O que é importante, do ponto de vista técnico:
Desenvolvemos aquecedores a infravermelho de quartzo para processamento de vidro, com elementos de resposta rápida que atingem o ponto desejado rapidamente e o mantêm sem oscilações. A saída de calor fica estável e consistente, adaptando-se à emissividade tanto do vidro revestido quanto do não revestido. O circuito elétrico é projetado para funcionar com alimentação trifásica, com terminações padronizadas e isolamento adequado para operação contínua em altas temperaturas. As dimensões e pontos de montagem são projetados para serem utilizados diretamente nas zonas existentes do forno – basta substituir o aquecedor, sem necessidade de redesenho. Isso resulta em um equilíbrio ideal entre convecção e radiação, fazendo com que o vidro aqueça uniformemente, de uma borda à outra.
Por que isso é importante na prática:
Nos processos de tempra, curvatura e secagem de revestimentos, o tempo de ciclo é crucial. Esses aquecedores reduzem o tempo de aquecimento e recuperação, permitindo que se ajuste melhor o tempo de exposição ao calor, sem perder a consistência da temperatura do vidro. Isso significa mais vidros por hora, menos rejeições e menos consumo de energia por unidade. Um controle preciso da temperatura também reduz o risco de choques térmicos, protegendo o vidro e evitando danos ao equipamento.
Nos processos de laminação e selagem de vidros isolantes, um calor estável garante uma melhor adesão entre os materiais e uma qualidade superior nas bordas. Isso significa menos necessidade de rework e menos problemas posteriormente.

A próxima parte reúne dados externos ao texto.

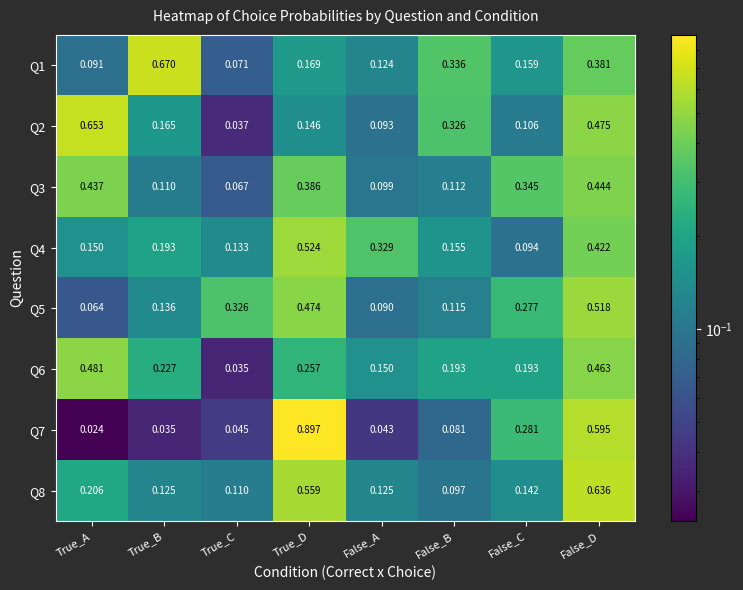

Is the value of Q1 at False_A greater than the value of Q3 at False_A?

Yes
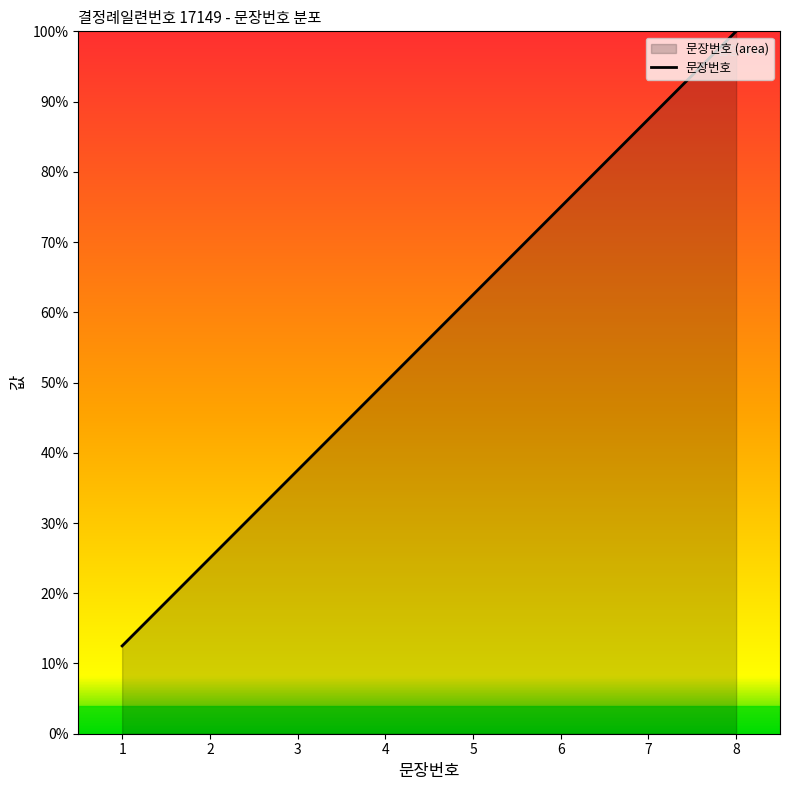

Which category has the lowest value across all series?

1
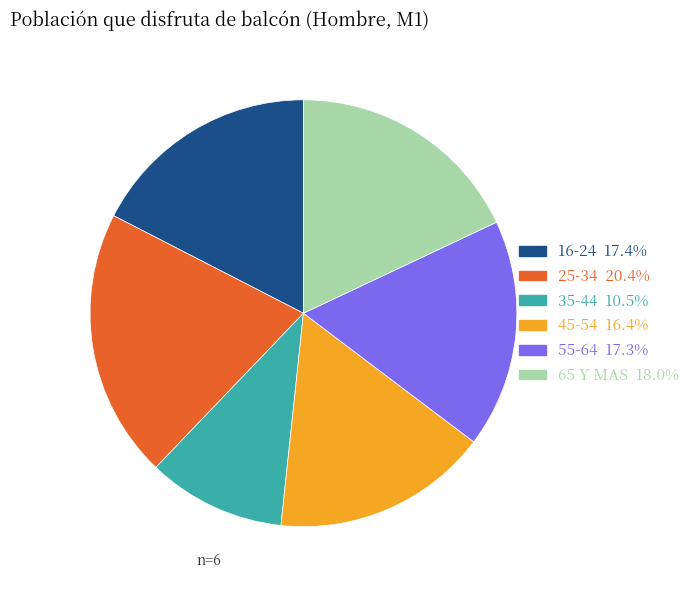

True or false: 55-64 accounts for 23% of the total.

False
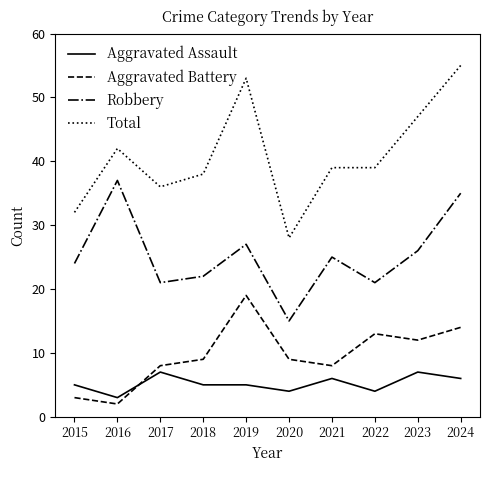

At which label does Aggravated Assault reach its minimum?

2016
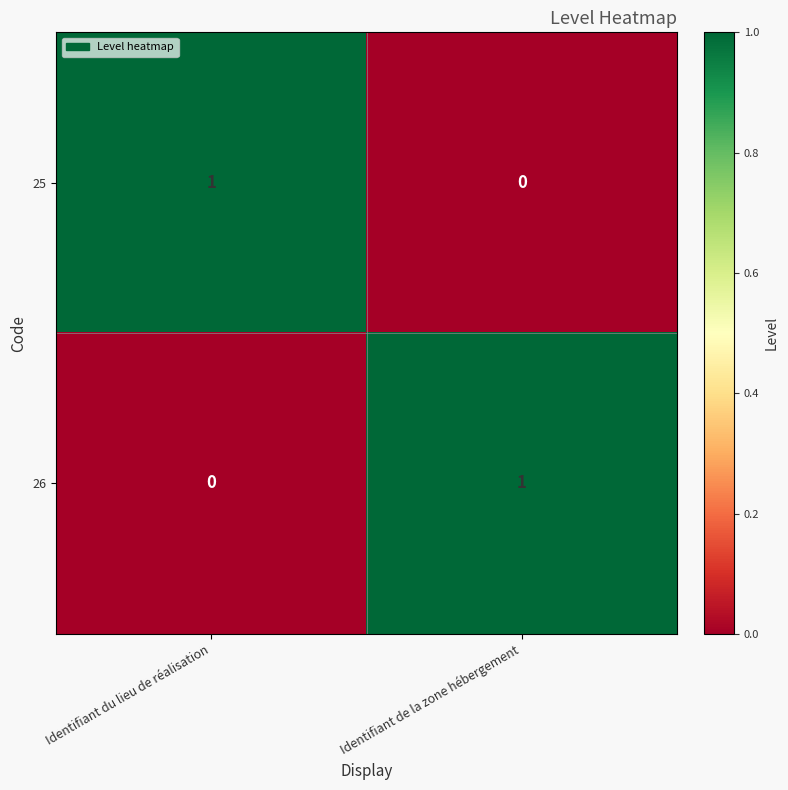

At which label does 26 reach its peak?

Identifiant de la zone hébergement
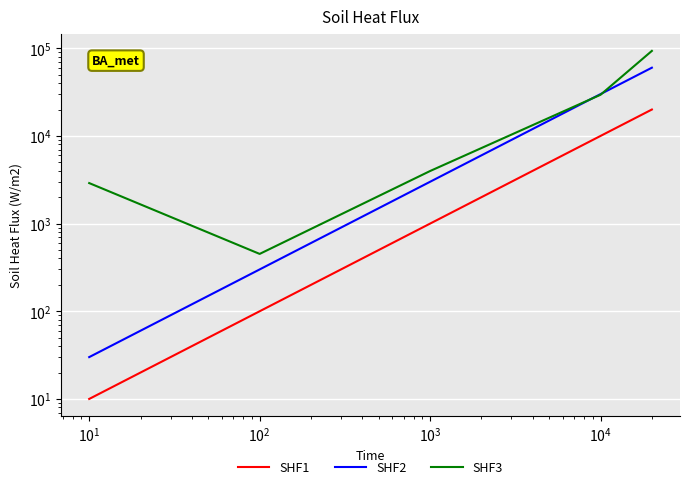

What is the value of the SHF2 point at the 5th from the left?

60000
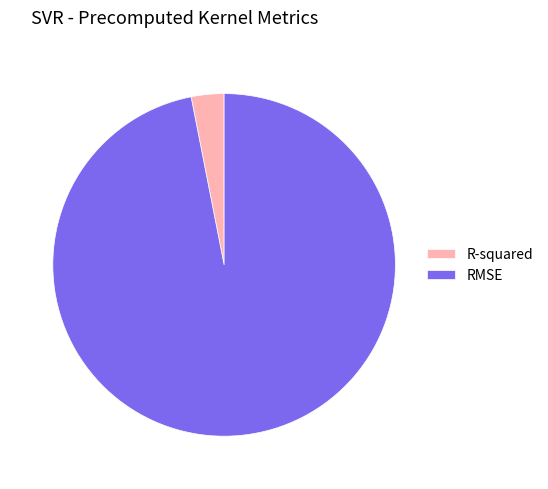

Is the sum of R-squared and RMSE greater than half?

Yes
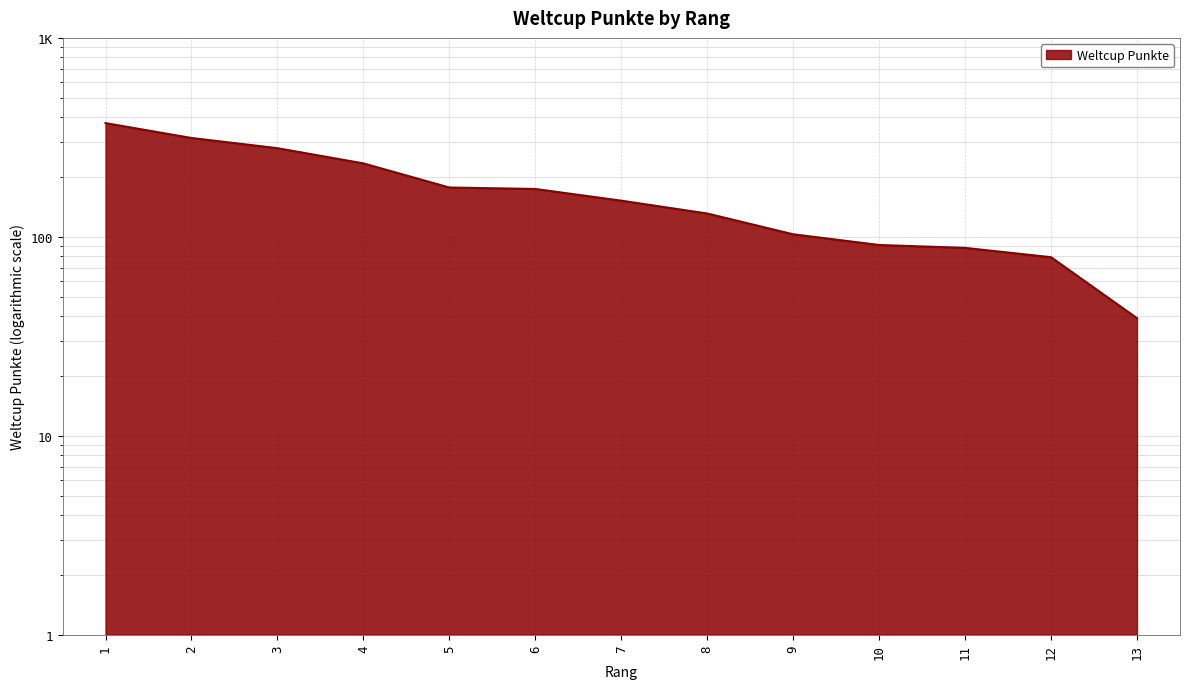

Reading right to left, what are all the values shown in this chart?

39	79	88	91	103	131	152	174	177	234	279	314	373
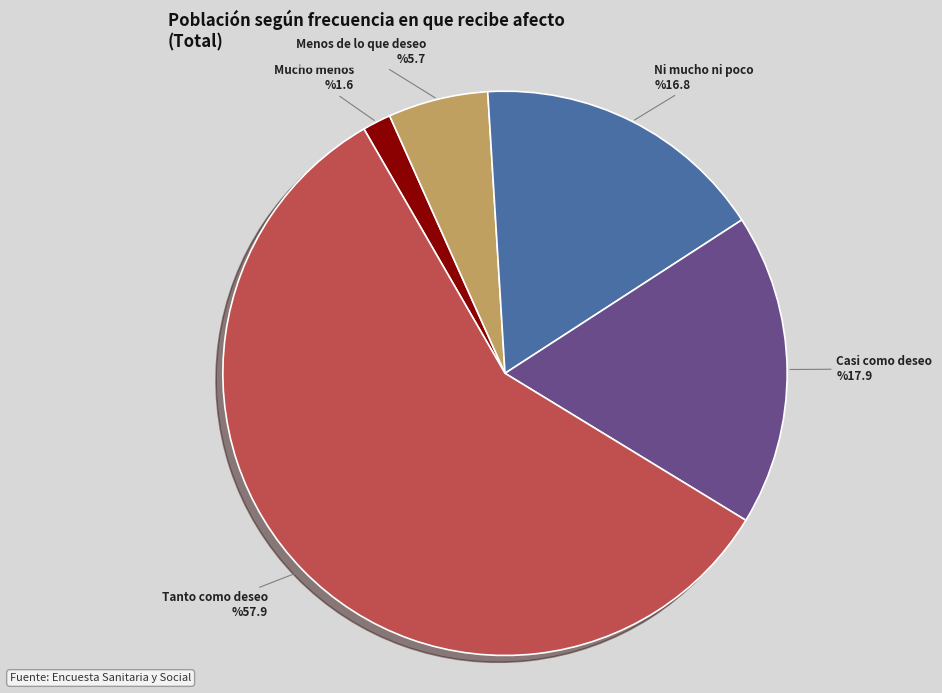

Is there any slice that represents more than half of the pie?

Yes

A instalação é simples, mas ainda assim é necessário levar em consideração a circulação do ar no forno e o estado dos refletores. Uma circulação inadequada ou refletores sujos podem limitar o desempenho do aquecedor, mesmo com um bom equipamento. Certifique-se de que sua estratégia de controle – ajuste do PID e posicionamento dos termopares – esteja alinhada com a resposta do aquecedor. Verifique também as distâncias entre os componentes para evitar pontos quentes. Mantenha a tensão estável e a energia de qualidade, e assim você prolongará a vida útil do equipamento. Trate as substituições como parte da manutenção planejada, e não como emergências de última hora.